An exact copy of the data is required, with no pictures in it.

DATA EXCERPT:

┏━━

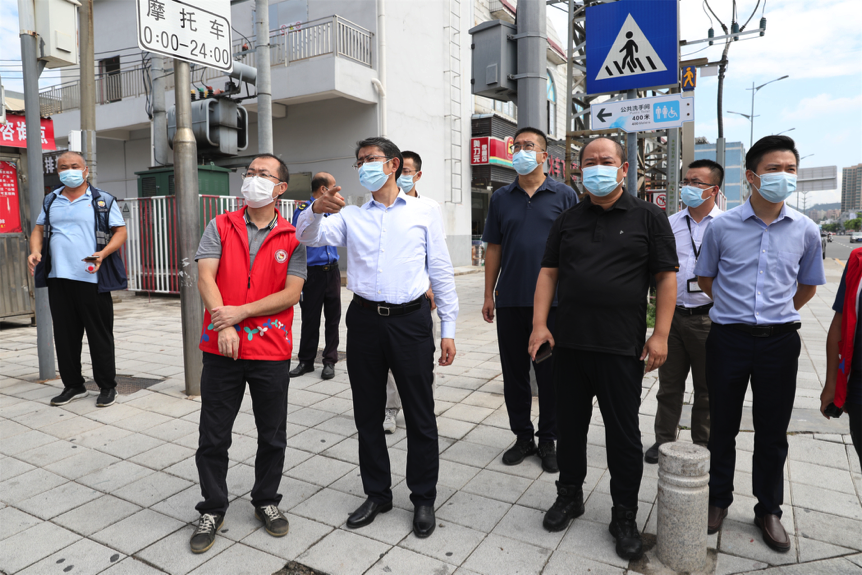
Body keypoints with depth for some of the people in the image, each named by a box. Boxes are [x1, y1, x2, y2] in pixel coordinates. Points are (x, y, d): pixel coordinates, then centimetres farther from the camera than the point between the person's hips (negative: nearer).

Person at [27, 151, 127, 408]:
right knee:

┗━━

RESULT OF THIS TASK:
Body keypoints with depth for some of the people in the image, each named by a box. Boxes are [x1, y1, x2, y2] in pixel coordinates. Points are (x, y, d): pixel coordinates, then centimetres farther from the camera than the point between the person's hips (negative: nearer).

Person at [27, 151, 127, 408]:
right knee:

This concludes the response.